↓↓↓

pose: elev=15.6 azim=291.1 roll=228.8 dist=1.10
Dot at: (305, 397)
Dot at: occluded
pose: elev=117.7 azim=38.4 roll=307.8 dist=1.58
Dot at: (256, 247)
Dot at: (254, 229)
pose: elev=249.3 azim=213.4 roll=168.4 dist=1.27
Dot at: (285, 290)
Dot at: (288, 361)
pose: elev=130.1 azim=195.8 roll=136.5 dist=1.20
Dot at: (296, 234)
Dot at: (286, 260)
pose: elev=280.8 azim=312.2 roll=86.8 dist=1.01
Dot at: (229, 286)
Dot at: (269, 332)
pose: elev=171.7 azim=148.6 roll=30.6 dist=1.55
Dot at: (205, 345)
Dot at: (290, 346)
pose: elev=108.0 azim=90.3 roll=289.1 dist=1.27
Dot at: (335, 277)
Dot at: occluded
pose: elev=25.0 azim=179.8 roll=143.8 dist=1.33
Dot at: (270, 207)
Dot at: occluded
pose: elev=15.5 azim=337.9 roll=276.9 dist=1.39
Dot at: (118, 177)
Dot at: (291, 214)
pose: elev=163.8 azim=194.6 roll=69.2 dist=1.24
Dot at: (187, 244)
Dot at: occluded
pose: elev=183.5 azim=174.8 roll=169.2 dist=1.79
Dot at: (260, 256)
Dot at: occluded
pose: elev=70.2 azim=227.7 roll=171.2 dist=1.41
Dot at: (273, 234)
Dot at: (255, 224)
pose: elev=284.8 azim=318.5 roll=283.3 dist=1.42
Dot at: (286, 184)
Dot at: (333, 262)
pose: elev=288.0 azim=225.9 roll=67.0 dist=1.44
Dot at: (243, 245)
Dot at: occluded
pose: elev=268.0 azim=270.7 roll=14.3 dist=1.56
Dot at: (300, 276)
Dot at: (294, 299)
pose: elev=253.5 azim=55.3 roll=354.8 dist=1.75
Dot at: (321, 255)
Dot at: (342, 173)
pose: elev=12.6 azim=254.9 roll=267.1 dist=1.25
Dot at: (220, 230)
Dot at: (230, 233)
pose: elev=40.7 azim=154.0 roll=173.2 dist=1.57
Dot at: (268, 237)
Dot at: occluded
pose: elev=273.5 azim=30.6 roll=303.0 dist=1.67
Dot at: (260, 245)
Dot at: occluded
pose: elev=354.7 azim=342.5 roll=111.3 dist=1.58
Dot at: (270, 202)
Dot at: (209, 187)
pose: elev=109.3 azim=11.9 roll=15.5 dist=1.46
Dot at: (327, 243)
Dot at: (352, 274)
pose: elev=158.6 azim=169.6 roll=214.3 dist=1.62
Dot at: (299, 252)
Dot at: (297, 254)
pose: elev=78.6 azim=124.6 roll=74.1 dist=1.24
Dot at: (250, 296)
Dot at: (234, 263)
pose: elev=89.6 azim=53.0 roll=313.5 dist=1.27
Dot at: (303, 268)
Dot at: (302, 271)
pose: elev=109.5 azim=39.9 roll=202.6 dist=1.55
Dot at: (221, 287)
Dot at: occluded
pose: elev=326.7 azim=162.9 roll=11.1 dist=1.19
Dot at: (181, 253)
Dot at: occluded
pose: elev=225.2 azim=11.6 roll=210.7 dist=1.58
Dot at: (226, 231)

↑↑↑

▸ Task to carry out: Rewrite all the items above, renaming every "pose" to "camera" and keeping everything else the same.

▸ Solution to this exercise:
camera: elev=15.6 azim=291.1 roll=228.8 dist=1.10
Dot at: (305, 397)
Dot at: occluded
camera: elev=117.7 azim=38.4 roll=307.8 dist=1.58
Dot at: (256, 247)
Dot at: (254, 229)
camera: elev=249.3 azim=213.4 roll=168.4 dist=1.27
Dot at: (285, 290)
Dot at: (288, 361)
camera: elev=130.1 azim=195.8 roll=136.5 dist=1.20
Dot at: (296, 234)
Dot at: (286, 260)
camera: elev=280.8 azim=312.2 roll=86.8 dist=1.01
Dot at: (229, 286)
Dot at: (269, 332)
camera: elev=171.7 azim=148.6 roll=30.6 dist=1.55
Dot at: (205, 345)
Dot at: (290, 346)
camera: elev=108.0 azim=90.3 roll=289.1 dist=1.27
Dot at: (335, 277)
Dot at: occluded
camera: elev=25.0 azim=179.8 roll=143.8 dist=1.33
Dot at: (270, 207)
Dot at: occluded
camera: elev=15.5 azim=337.9 roll=276.9 dist=1.39
Dot at: (118, 177)
Dot at: (291, 214)
camera: elev=163.8 azim=194.6 roll=69.2 dist=1.24
Dot at: (187, 244)
Dot at: occluded
camera: elev=183.5 azim=174.8 roll=169.2 dist=1.79
Dot at: (260, 256)
Dot at: occluded
camera: elev=70.2 azim=227.7 roll=171.2 dist=1.41
Dot at: (273, 234)
Dot at: (255, 224)
camera: elev=284.8 azim=318.5 roll=283.3 dist=1.42
Dot at: (286, 184)
Dot at: (333, 262)
camera: elev=288.0 azim=225.9 roll=67.0 dist=1.44
Dot at: (243, 245)
Dot at: occluded
camera: elev=268.0 azim=270.7 roll=14.3 dist=1.56
Dot at: (300, 276)
Dot at: (294, 299)
camera: elev=253.5 azim=55.3 roll=354.8 dist=1.75
Dot at: (321, 255)
Dot at: (342, 173)
camera: elev=12.6 azim=254.9 roll=267.1 dist=1.25
Dot at: (220, 230)
Dot at: (230, 233)
camera: elev=40.7 azim=154.0 roll=173.2 dist=1.57
Dot at: (268, 237)
Dot at: occluded
camera: elev=273.5 azim=30.6 roll=303.0 dist=1.67
Dot at: (260, 245)
Dot at: occluded
camera: elev=354.7 azim=342.5 roll=111.3 dist=1.58
Dot at: (270, 202)
Dot at: (209, 187)
camera: elev=109.3 azim=11.9 roll=15.5 dist=1.46
Dot at: (327, 243)
Dot at: (352, 274)
camera: elev=158.6 azim=169.6 roll=214.3 dist=1.62
Dot at: (299, 252)
Dot at: (297, 254)
camera: elev=78.6 azim=124.6 roll=74.1 dist=1.24
Dot at: (250, 296)
Dot at: (234, 263)
camera: elev=89.6 azim=53.0 roll=313.5 dist=1.27
Dot at: (303, 268)
Dot at: (302, 271)
camera: elev=109.5 azim=39.9 roll=202.6 dist=1.55
Dot at: (221, 287)
Dot at: occluded
camera: elev=326.7 azim=162.9 roll=11.1 dist=1.19
Dot at: (181, 253)
Dot at: occluded
camera: elev=225.2 azim=11.6 roll=210.7 dist=1.58
Dot at: (226, 231)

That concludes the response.